# Another Simple Tool; A Strap Wrench From Odd Bits.....



## brino (Sep 1, 2016)

Hi All,

We picked up a small car for running around town. Much smaller than the vehicles I am accustomed to working on.
When it came time to change the oil filter not only did I actually need ramps to get myself under it (!) but I quickly realized that there was no way I could reach the filter. I could barely see it from below.

I do have a couple of strap wrenches, but they are all like this:


or this:




They all have the handle in the same plane as the gripping band, there was no way I could get one on the oil filter let alone swing it.

Of course it was also late on a Sunday, so I needed to use the parts I had available.

I took a piece of black pipe and milled a slot:



welded a spare socket into the other end:



and found an old dog collar for the strap:







It worked great for reaching up into the tight spot for the oil filter.

Simple, cheap and effective!

-brino


----------



## FOMOGO (Sep 1, 2016)

Nice job Brino. Mike


----------



## JimDawson (Sep 1, 2016)

I love it Brino!


----------



## mikey (Sep 2, 2016)

Great idea, Brino!


----------



## thomas s (Sep 2, 2016)

Nice going to make one.


----------



## Charles Spencer (Sep 2, 2016)

That could be useful for removing lathe chucks as well.


----------



## David S (Sep 2, 2016)

Great job!  Just think of all the money we could save if we used up more of the scrap we have sitting around...especially for little used specialty tools.

David


----------



## brino (Sep 2, 2016)

Charles Spencer said:


> That could be useful for removing lathe chucks as well.



I have certainly used the "commercial" strap wrench I have with the rubber strap (like the first picture) for that.
The rubber grabs the chuck very well.

-brino


----------



## brino (Sep 2, 2016)

David S said:


> Just think of all the money we could save if we used up more of the scrap we have sitting around...



That's the spirit I am trying to instill in my sons. 
The idea that they can do it themselves; and probably better and cheaper than a "store bought" solution.

-brino


----------



## Chip Hacket (Sep 2, 2016)

Very clever!


Sent from my iPhone using Tapatalk


----------



## sanddan (Sep 3, 2016)

Brilliant!


----------



## Charles Spencer (Sep 3, 2016)

brino said:


> I have certainly used the "commercial" strap wrench I have with the rubber strap (like the first picture) for that.
> The rubber grabs the chuck very well.
> 
> -brino



Actually I was thinking of using a leather belt wrapped around the pulley for a stuck chuck.  The rubber one I have has too much give.  I use a wooden block under the chuck and I can brace the chuck key on it.


----------



## fixit (Sep 3, 2016)

I've had one like that for years, works great very useful.
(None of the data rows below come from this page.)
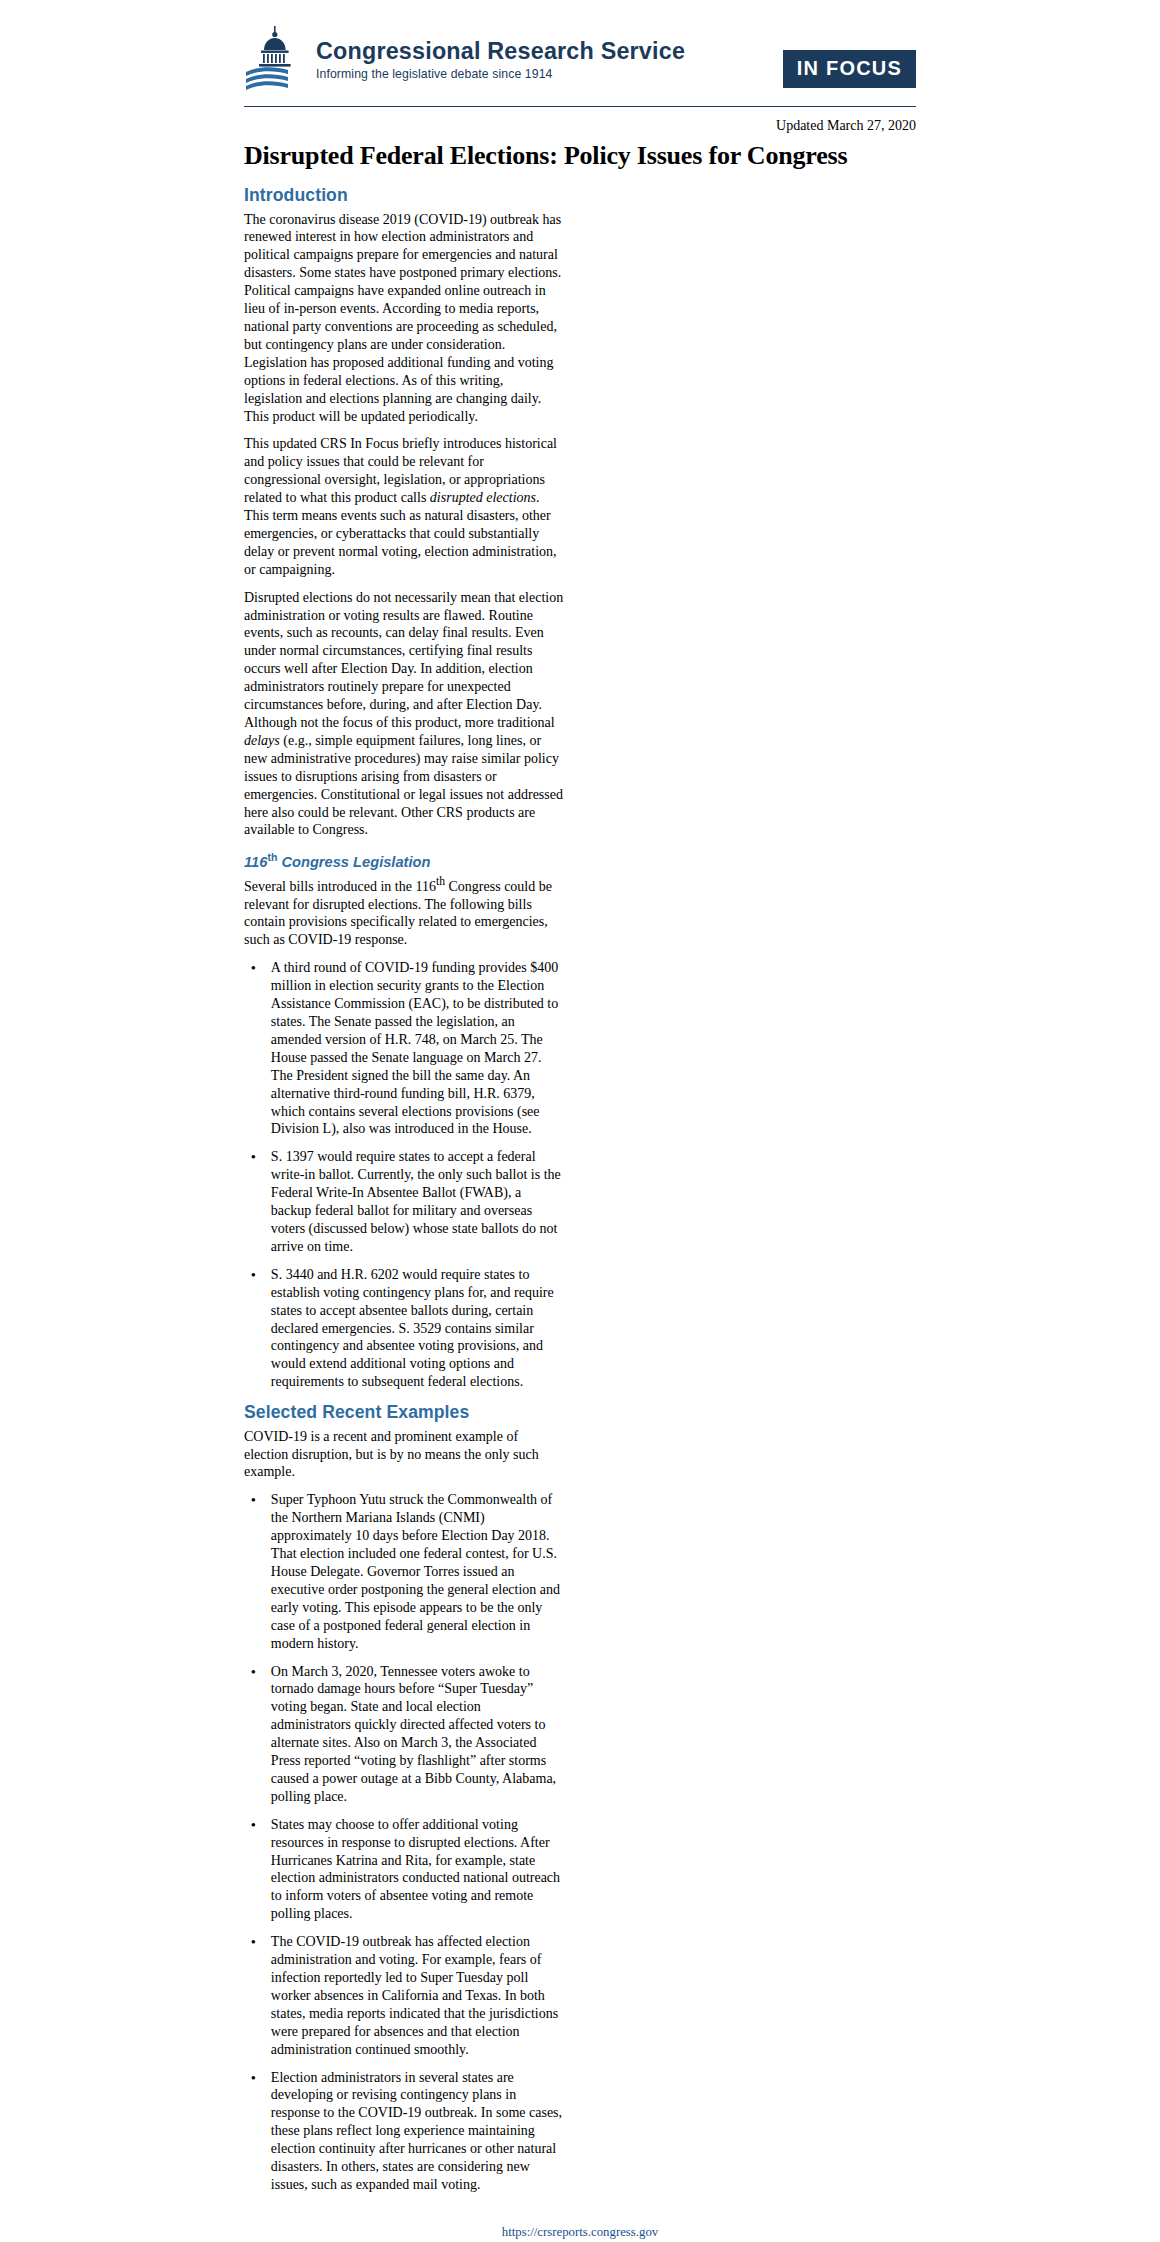Congressional Research Service
Informing the legislative debate since 1914
IN FOCUS
Updated March 27, 2020
Disrupted Federal Elections: Policy Issues for Congress
Introduction
The coronavirus disease 2019 (COVID-19) outbreak has renewed interest in how election administrators and political campaigns prepare for emergencies and natural disasters. Some states have postponed primary elections. Political campaigns have expanded online outreach in lieu of in-person events. According to media reports, national party conventions are proceeding as scheduled, but contingency plans are under consideration. Legislation has proposed additional funding and voting options in federal elections. As of this writing, legislation and elections planning are changing daily. This product will be updated periodically.
This updated CRS In Focus briefly introduces historical and policy issues that could be relevant for congressional oversight, legislation, or appropriations related to what this product calls disrupted elections. This term means events such as natural disasters, other emergencies, or cyberattacks that could substantially delay or prevent normal voting, election administration, or campaigning.
Disrupted elections do not necessarily mean that election administration or voting results are flawed. Routine events, such as recounts, can delay final results. Even under normal circumstances, certifying final results occurs well after Election Day. In addition, election administrators routinely prepare for unexpected circumstances before, during, and after Election Day. Although not the focus of this product, more traditional delays (e.g., simple equipment failures, long lines, or new administrative procedures) may raise similar policy issues to disruptions arising from disasters or emergencies. Constitutional or legal issues not addressed here also could be relevant. Other CRS products are available to Congress.
116th Congress Legislation
Several bills introduced in the 116th Congress could be relevant for disrupted elections. The following bills contain provisions specifically related to emergencies, such as COVID-19 response.
A third round of COVID-19 funding provides $400 million in election security grants to the Election Assistance Commission (EAC), to be distributed to states. The Senate passed the legislation, an amended version of H.R. 748, on March 25. The House passed the Senate language on March 27. The President signed the bill the same day. An alternative third-round funding bill, H.R. 6379, which contains several elections provisions (see Division L), also was introduced in the House.
S. 1397 would require states to accept a federal write-in ballot. Currently, the only such ballot is the Federal Write-In Absentee Ballot (FWAB), a backup federal ballot for military and overseas voters (discussed below) whose state ballots do not arrive on time.
S. 3440 and H.R. 6202 would require states to establish voting contingency plans for, and require states to accept absentee ballots during, certain declared emergencies. S. 3529 contains similar contingency and absentee voting provisions, and would extend additional voting options and requirements to subsequent federal elections.
Selected Recent Examples
COVID-19 is a recent and prominent example of election disruption, but is by no means the only such example.
Super Typhoon Yutu struck the Commonwealth of the Northern Mariana Islands (CNMI) approximately 10 days before Election Day 2018. That election included one federal contest, for U.S. House Delegate. Governor Torres issued an executive order postponing the general election and early voting. This episode appears to be the only case of a postponed federal general election in modern history.
On March 3, 2020, Tennessee voters awoke to tornado damage hours before “Super Tuesday” voting began. State and local election administrators quickly directed affected voters to alternate sites. Also on March 3, the Associated Press reported “voting by flashlight” after storms caused a power outage at a Bibb County, Alabama, polling place.
States may choose to offer additional voting resources in response to disrupted elections. After Hurricanes Katrina and Rita, for example, state election administrators conducted national outreach to inform voters of absentee voting and remote polling places.
The COVID-19 outbreak has affected election administration and voting. For example, fears of infection reportedly led to Super Tuesday poll worker absences in California and Texas. In both states, media reports indicated that the jurisdictions were prepared for absences and that election administration continued smoothly.
Election administrators in several states are developing or revising contingency plans in response to the COVID-19 outbreak. In some cases, these plans reflect long experience maintaining election continuity after hurricanes or other natural disasters. In others, states are considering new issues, such as expanded mail voting.
https://crsreports.congress.gov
GOOD IDEA


----------



## brino (Sep 3, 2016)

Charles Spencer said:


> Actually I was thinking of using a leather belt wrapped around the pulley for a stuck chuck.



Charles, 
You just extended the idea for me!
I am going to save my next broken/frayed v-belt and put a handle on it. I can see it being useful for holding the shaft on lawn-mowers, drill presses, etc....anywhere regular pulleys are used.

Thanks! 

-brino


----------



## pstemari (Sep 3, 2016)

That's a brilliant bit of work

Sent from my Nexus 6 using Tapatalk


----------